Regarding participants’ satisfaction, most cases in our study expressed that they were satisfied or very satisfied with their overall participation (97.9%) and with the results obtained (97.3%). These results strongly contrasts with the opinions of research participants in developed countries. Kost et al., reported 75% of participants top-rated their overall experience ; in the 2015 CISCRP survey, less than half of the participants considered that their clinical research study greatly exceeded (19%) or exceeded their expectations (27%) . Although more studies are needed, it seems that research participants of ISRT conducted in low- and low-middle income countries more positively perceive and are more satisfied with their role as participants and the overall experience of participating in a clinical trial than their peers from developed countries.

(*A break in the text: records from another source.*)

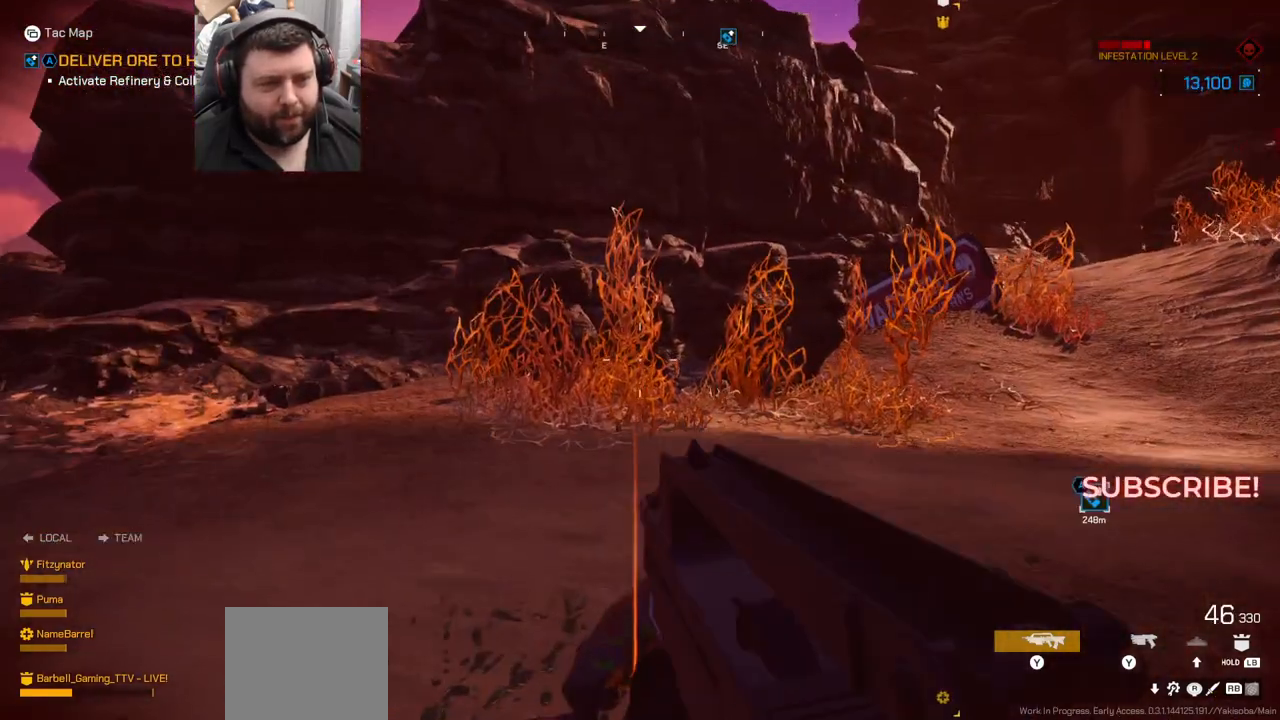
{"buttons": [], "left_stick": "up", "right_stick": "right", "events": [[183, "SQUARE", "down"], [283, "SQUARE", "up"], [500, "right_stick", "right"]]}
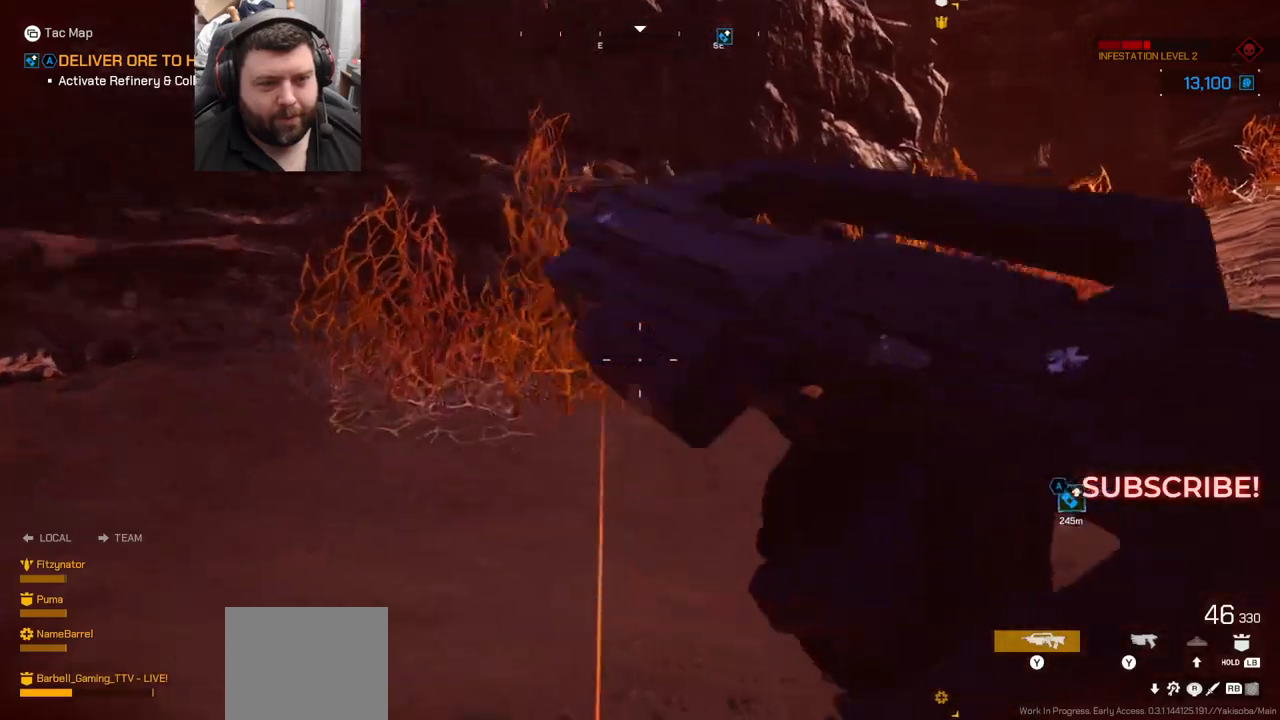
{"buttons": [], "left_stick": "up", "right_stick": "center", "events": [[200, "right_stick", "center"]]}
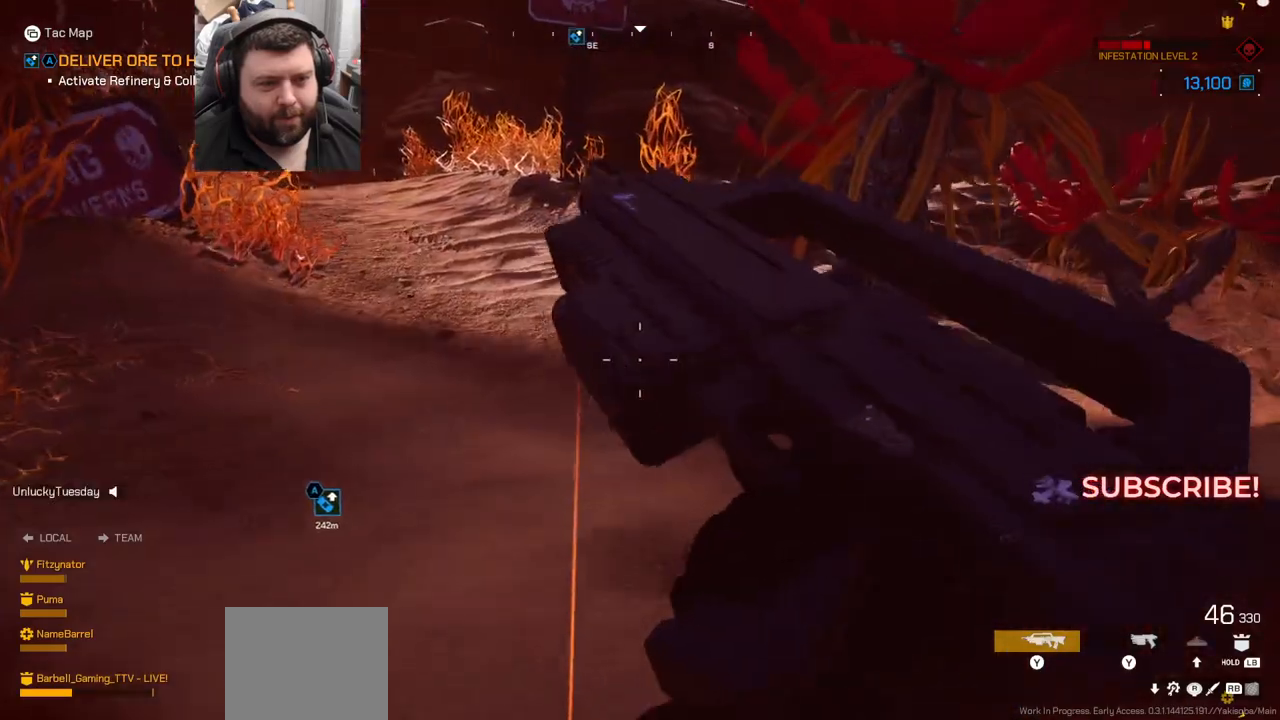
{"buttons": [], "left_stick": "up", "right_stick": "center", "events": [[250, "right_stick", "down-left"], [400, "right_stick", "center"]]}
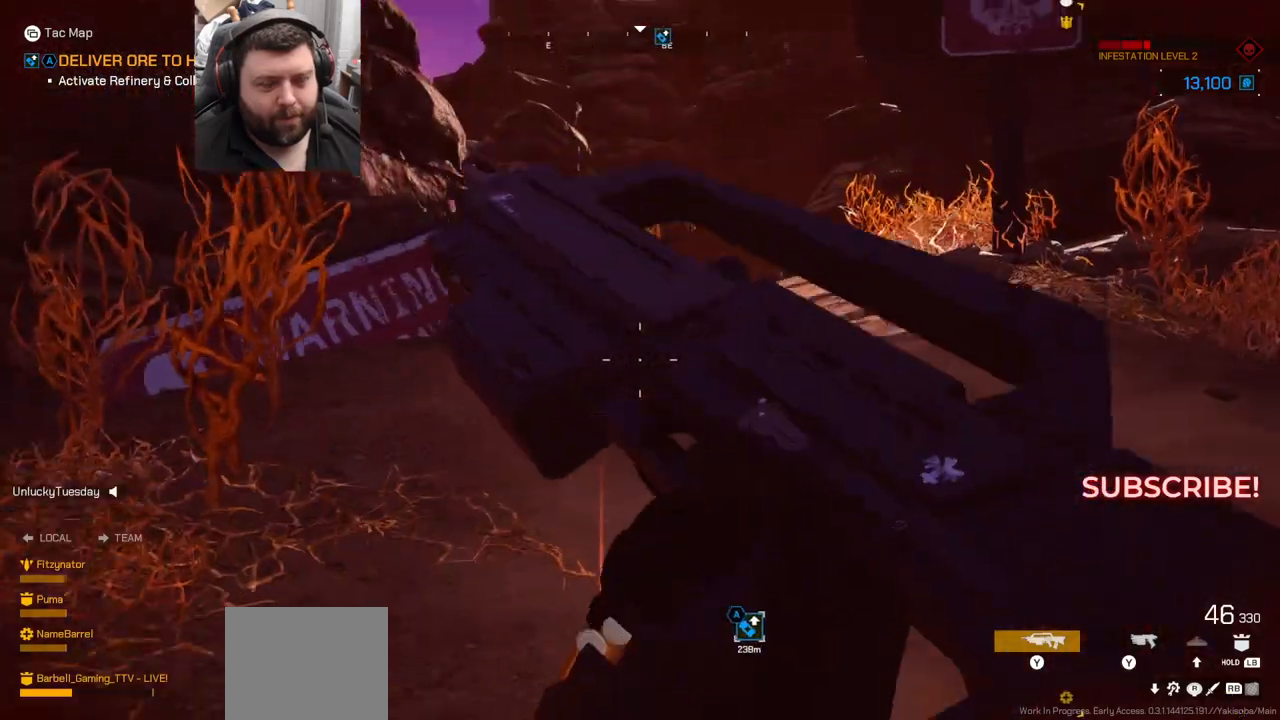
{"buttons": [], "left_stick": "up", "right_stick": "center", "events": []}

This study has several limitations. First, the trail design does not permit to study the influence that participating in a clinical trials have directly on patients’ perceptions and opinions about clinical trials and only associations can be made. Future studies that assess patients’ perception before and after their first participation in a clinical trial could clarify this issue. Second, although the study was validated in a pilot study, there are still chance of misunderstanding, or skipping overall the whole survey. Nevertheless, the majority of surveys were answered with a staff member around in order to clarify questions and ensure the survey were correctly and fully answered. Third, study sample was not calculated, instead we draw a convenience sample. Nevertheless, we considered our population to be large enough in order to reduce the possibility of a sampling error to occur. Fourth, although, the majority of the cases in our study were current participating in their first clinical trials and were blind to treatment, cases that were at their second or further clinical trial were not assessed for previous exposure to placebo or active substance. The influence that had been under placebo vs active substance may have on participants’ perceptions and opinions about research trials is a strong point to be assessed which future studies must approach. Fifth, because cases must have attended at least their sixth visit in order to be included in the study, some questions about process that occur early in the study (e.g. informed consent, enrollment, etc.) could carry a memory bias. Nevertheless, we considered that being at their six visit was an appropriate time to have gained experience in what participating in a clinical trial really means, justifying not asking cases right away after their enrollment in clinical trials.